No tengo tanto tiempo trabajando con gente complicada. Pero he aprendido a leer los silencios, a distinguir entre arrogancia y miedo. Nicolás tenía más miedo que otra cosa. Miedo a depender, miedo a fallar… miedo a esperar algo de alguien.

Después de subir a mi habitación y dejar algunos papeles ordenados, volví a bajar para preparar una merienda ligera. Marta me ofreció ayuda, pero preferí hacerlo yo. Era mi forma de mostrarle que estaba ahí, sin invadir.

—¿Insiste con la estrategia del estómago lleno? —me preguntó cuando le llevé un té y unas galletas al estudio.

—Funciona con niños y adultos tercos. Usted encaja en ambos grupos.

No me echó. Ni siquiera me respondió. Pero se tomó el té.

Eso, en su idioma emocional, era un abrazo.

Más tarde, antes de terminar el día, me aseguré de tener anotadas las dosis de medicamentos, los horarios y las posibles reacciones. El médico había sido claro, pero por si acaso lo transcribí todo a mano en un cuaderno aparte, con letra clara, organizado por colores.

Nicolás no dijo nada al respecto. Pero lo vi mirarlo. Lo vi pasar los dedos por la hoja como si hiciera mucho que nadie se tomaba la molestia de escribir algo para él.

Antes de retirarme a mi cuarto, me detuve en la puerta del estudio.

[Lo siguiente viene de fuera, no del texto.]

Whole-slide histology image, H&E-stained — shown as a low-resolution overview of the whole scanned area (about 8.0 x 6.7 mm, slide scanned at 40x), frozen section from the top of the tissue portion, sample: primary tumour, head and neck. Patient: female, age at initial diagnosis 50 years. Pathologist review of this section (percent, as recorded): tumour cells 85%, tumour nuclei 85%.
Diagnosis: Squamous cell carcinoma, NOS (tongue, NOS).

—¿Necesita algo más antes de que suba?

Él negó con la cabeza.

—Entonces… que tenga buena noche, jefe gruñón.

—No soy gruñón.

—Solo con cara de villano de novela. Entendido.

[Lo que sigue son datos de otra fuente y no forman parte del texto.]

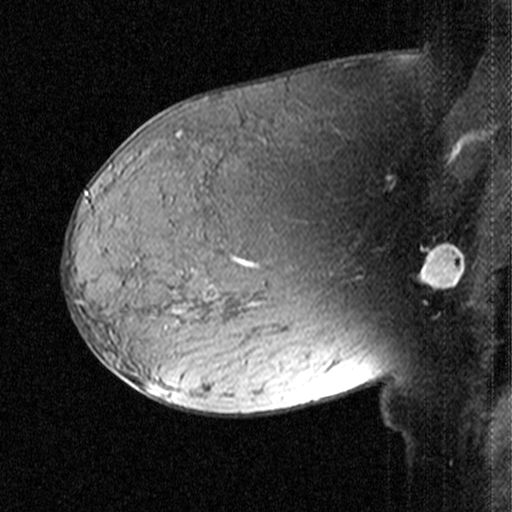
Breast MRI (dynamic contrast-enhanced), one sagittal slice. Slice 26 of 44 in the series (ordered by position). Dynamic contrast-enhanced study with each time point stored as its own series, time point 2 of 3 at this slice position (early post-contrast, ordered by acquisition time). 1.5 T. TE 4.5 ms, TR 11 ms. 3 mm slice thickness. 512 × 512 image matrix, field of view 200 × 200 mm. Female patient, age 38 years. From the clinical record (not read from this slice): setting: breast cancer imaged before/during neoadjuvant chemotherapy; receptor status: HR-positive, HER2-negative.
Structures marked on this image (semi-automatic segmentation, software-assisted and operator-edited):
- analysis volume of interest (the breast-tissue region the enhancement analysis was run in; not a lesion): box from (x=170, y=232) to (x=259, y=331) px
- tumour enhancement mask (voxels above the 90 % enhancement threshold inside the analysis volume of interest): (x=235, y=258)–(x=239, y=261)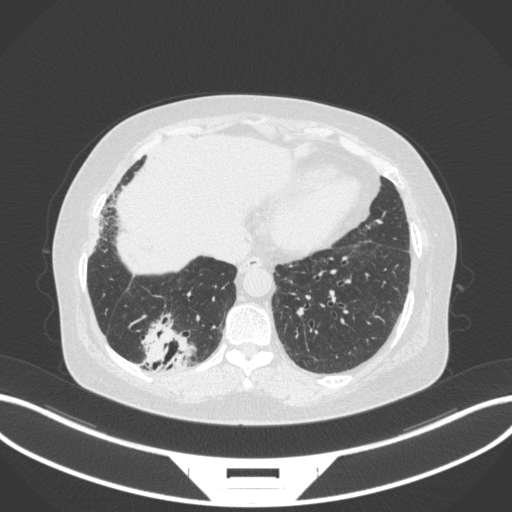
Chest CT, one axial slice. Position 47 of 303 along the scan axis. Reconstruction kernel B31f. 120 kVp. Lung window (W 1500 / L -600 HU). 512 × 512 image matrix, field of view 400 × 400 mm. Patient: female, 65 years. Case-level facts recorded for this patient, not image findings: clinical TNM (as recorded): T2b N1 M0.
Outlined on this slice (rectangle marked by the reading radiologist):
- lung tumour (recorded histology: adenocarcinoma): bounding box <134,313,199,373> (left, top, right, bottom; pixels)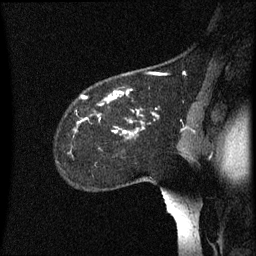
Breast MRI (dynamic contrast-enhanced), one sagittal slice. Slice 46 of 60 in the series (ordered by position). Dynamic contrast-enhanced series, image 2 of 3 at this slice position (ordered by acquisition). 1.5 T. TE 4.2 ms, TR 8.4 ms. 2.2 mm slice thickness. 256 × 256 image matrix. Patient: female, 35 years. From the clinical record (not read from this slice): setting: breast cancer imaged before/during neoadjuvant chemotherapy; receptor status: HER2-positive.
Outlined on this slice (semi-automatic segmentation, software-assisted and operator-edited):
- analysis volume of interest (the breast-tissue region the enhancement analysis was run in; not a lesion): bounding box [x1, y1, x2, y2] px = [57, 72, 159, 167]
- tumour enhancement mask (voxels above the 70 % enhancement threshold inside the analysis volume of interest): [82, 90, 145, 135]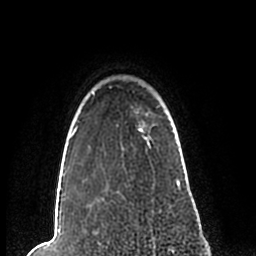
Breast MRI (dynamic contrast-enhanced), one axial slice; position 183 of 200 along the scan axis; cropped to one breast; dynamic contrast-enhanced series, time point 2 of 7 at this slice position (early post-contrast); 1.5 T; TE 2.2 ms, TR 4.6 ms; 0.8 mm slice thickness; 256 × 256 image matrix, field of view 160 × 160 mm. Female patient.
Structures marked on this image (semi-automatic segmentation, software-assisted and operator-edited):
- enhancing-tissue mask used for the functional tumour volume (all voxels passing the contrast-enhancement thresholds inside the analysis volume; usually the tumour): bounding box [x1, y1, x2, y2] px = [57, 91, 181, 208]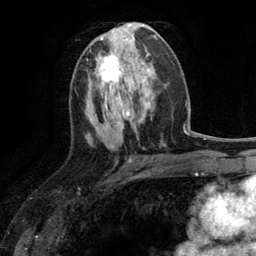
Breast MRI (dynamic contrast-enhanced), one axial slice. Slice 59 of 134 in the series (ordered by position). Cropped to one breast. Dynamic contrast-enhanced series, time point 2 of 6 at this slice position (early post-contrast). 3 T. TE 2.8 ms, TR 7.3 ms. 1.2 mm slice thickness. 256 × 256 image matrix, field of view 180 × 180 mm. Female patient.
Annotated regions visible in this slice (semi-automatic segmentation, software-assisted and operator-edited):
- enhancing-tissue mask used for the functional tumour volume (all voxels passing the contrast-enhancement thresholds inside the analysis volume; usually the tumour): bounding box [x1, y1, x2, y2] px = [96, 54, 136, 90]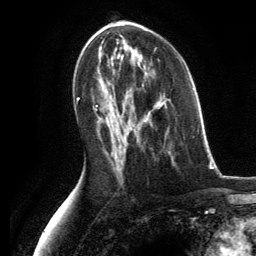
Breast MRI, one axial slice; slice 69 of 134 in the series (ordered by position); cropped to one breast; dynamic contrast-enhanced series, time point 2 of 6 at this slice position (early post-contrast); 3 T; TE 2.8 ms, TR 7.3 ms; 1.2 mm slice thickness; 256 × 256 image matrix. Female patient.
Outlined on this slice (semi-automatically segmented with operator editing):
- enhancing-tissue mask used for the functional tumour volume (all voxels passing the contrast-enhancement thresholds inside the analysis volume; usually the tumour): bounding box [x1, y1, x2, y2] px = [136, 132, 170, 154]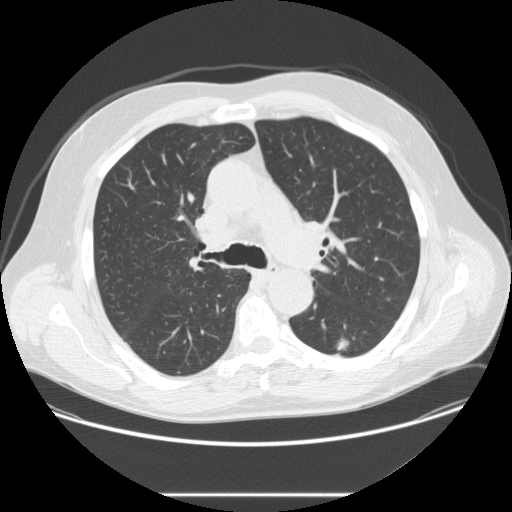
Low-dose screening chest CT, one axial slice. Position 167 of 262 along the scan axis. 120 kVp. Lung window (W 1500 / L -600 HU). 2.5 mm slice thickness. 512 × 512 image matrix, field of view 420 × 420 mm.
Annotated regions visible in this slice (expert manual segmentation):
- lesion 1 (tumor, lower lobe of left lung): bounding box [x1, y1, x2, y2] px = [337, 338, 349, 350]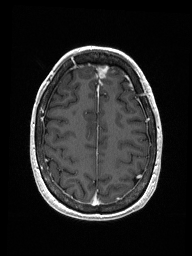
Brain MRI from a brain-tumour surgery series, one axial slice; position 46 of 192 along the scan axis; T1-weighted post-contrast; 1 mm slice thickness; 192 × 256 image matrix, field of view 187 × 250 mm. Case-level facts recorded for this patient, not image findings: histopathology: Metastastic Carcinoma from Breast primary.
Structures marked on this image (manually delineated by an expert):
- previous resection cavity: bounding box (x1, y1, x2, y2) in pixels: (97, 65, 109, 79)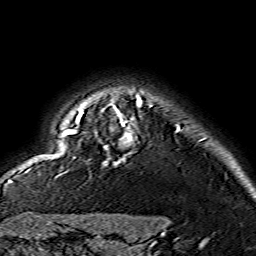
Breast MRI (dynamic contrast-enhanced), one axial slice. Slice 127 of 134 in the series (ordered by position). Cropped to one breast. Dynamic contrast-enhanced series, time point 2 of 7 at this slice position (early post-contrast). 1.5 T. TE 3.6 ms, TR 7.3 ms. 1.2 mm slice thickness. 256 × 256 image matrix, field of view 145 × 145 mm. Female patient.
Outlined on this slice (semi-automatic segmentation, software-assisted and operator-edited):
- enhancing-tissue mask used for the functional tumour volume (all voxels passing the contrast-enhancement thresholds inside the analysis volume; usually the tumour): bounding box <63,96,141,164> (left, top, right, bottom; pixels)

Me fui sin esperar réplica.

Pero mientras subía las escaleras, lo escuché decir, en voz baja:

—Buenas noches, Amelia.

Y me fui a dormir con una sonrisa tan tonta como inesperada.

Porque cuando alguien como Nicolás Lancaster te desea una buena noche…

es como si el universo entero hubiera dado un pasito hacia la luz.

NICOLÁS

La casa estaba en silencio.

Un silencio real, espeso. No como el que se impone con puertas cerradas y aislamiento, sino ese otro… el que se cuela por dentro cuando cae la noche y no hay excusas para esquivar los pensamientos.

No dormía bien desde el accidente.

El cuerpo se cansa, claro, pero la mente… la mente no se apaga. Y cuando por fin logro cerrar los ojos, aparece ese instante congelado: el sonido del impacto, la vibración del metal, la certeza del final justo antes de que todo quede negro.

Hoy fue diferente.

No porque el dolor se haya ido. No lo hará.

Sino porque por primera vez en meses, no pasé el día deseando que todos desaparecieran.

Amelia.

Su nombre me molesta en la cabeza como una gotera persistente. No por su voz, ni su forma de caminar por la casa, ni su inagotable eficiencia. Sino porque no entiendo qué hace aquí.

No está por dinero tal vez. Se nota.

Tampoco por compasión. Esa palabra le quedaría grande como insulto.

Ella está.

Sin invadir, sin halagar, sin rogar. Simplemente… está.

Y eso me desarma más que cualquier terapia o palabra motivacional que me hayan lanzado en estos últimos meses.

Me llevé las manos al regazo, al borde de esa frontera invisible donde empieza lo que ya no responde. Las piernas. La mitad de mí. O eso siento a veces: que soy una mitad, un borrador mal terminado de lo que alguna vez fui.

Antes, era Nicolás Lancaster.

Empresario, tiburón, estratega. Una mezcla de ambición y control con traje caro y sonrisa de mármol.

Ahora soy una versión paralizada de ese hombre. Más lento, más torpe. Más humano, quizás.

Y ella lo ve. No al magnate caído, ni al paciente difícil, ni al caso perdido.

Me ve. Y eso… me aterra.

Porque si alguien puede verme, también puede herirme.

Mañana seguiré con la rutina. Haré como si su presencia no me afecta. Como si su manera de hablarme con esa naturalidad irritante no removiera cada defensa que me queda.

Pero esta noche, mientras escucho el lejano sonido de pasos en el piso de arriba, me permito una mínima concesión:

Un suspiro.

Una pausa.

Y el pensamiento fugaz de que, quizás, no todo está perdido.

Quizás, solo quizás…

el encierro que me mantiene prisionero no está en las ruedas de esta silla.

Sino en el miedo a vivir con alguien más al lado.

Y Amelia Rivera, con su pelo recogido y sus respuestas rápidas,

parece decidida a quedarse justo ahí.

✨✨

El reloj marcaba las 2:47 a. m.

Demasiado tarde para estar despierto. O demasiado temprano para llamar a esto insomnio.

La molestia en la espalda había vuelto. Nada intolerable, pero lo suficiente para mantenerme en vela. El elevador doméstico era lo único que rompía el silencio cuando lo accioné, bajando con lentitud hacia la planta baja.